This will tell Nadles to record the total usage of input and output tokens.

<Info>
  The `openai_completions_usage()` function returns the usage of the input and output tokens for the OpenAI Completions API.
  If you are using a different API, you can use the following functions:

  * openai\_responses\_usage
  * anthropic\_messages\_usage
  * ollama\_usage
  * openai\_completions\_usage
  * deepseek\_usage
  * mistral\_usage
  * gemini\_usage

  See full list of functions and their return values [below](#supported-response-formats).
</Info>

## Add prices

Navigate to the **Prices** in the left menu and click **Add recurring price**.

<Note>
  This is a basic example of a price.
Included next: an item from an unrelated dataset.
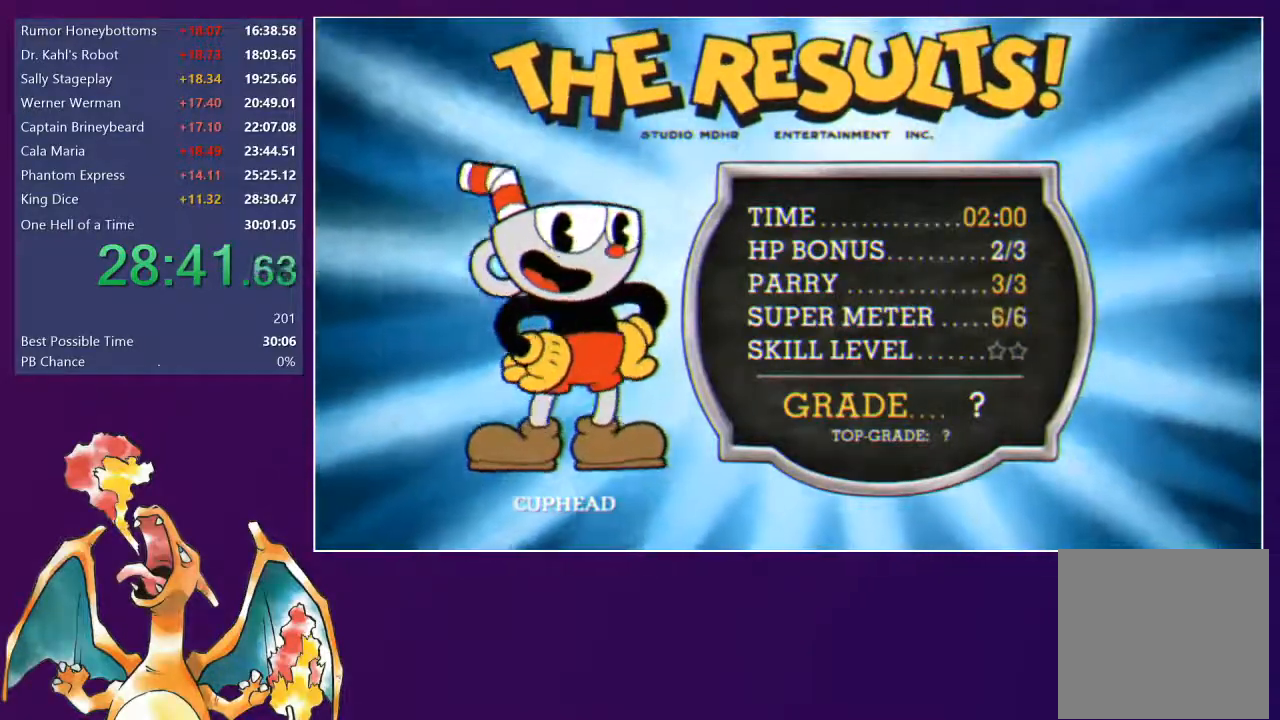
{"buttons": [], "right_stick": "center", "events": []}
You can configure more complex pricing models [here](/pricing/overview).
</Note>

Enter price name (e.g., "Input tokens", "Output tokens", "Total tokens", etc.) and select the billable metric you want to price.

For pay per use, check the checkbox **Usage is metered**. Or for unmetered, don't check the checkbox and set the quantity as a hard limit (e.g., 1000 tokens).

Set the price per token. For convenience, you can also set a price per N tokens, e.g. \$0.5 per 1000 tokens or \$5 per 1M tokens.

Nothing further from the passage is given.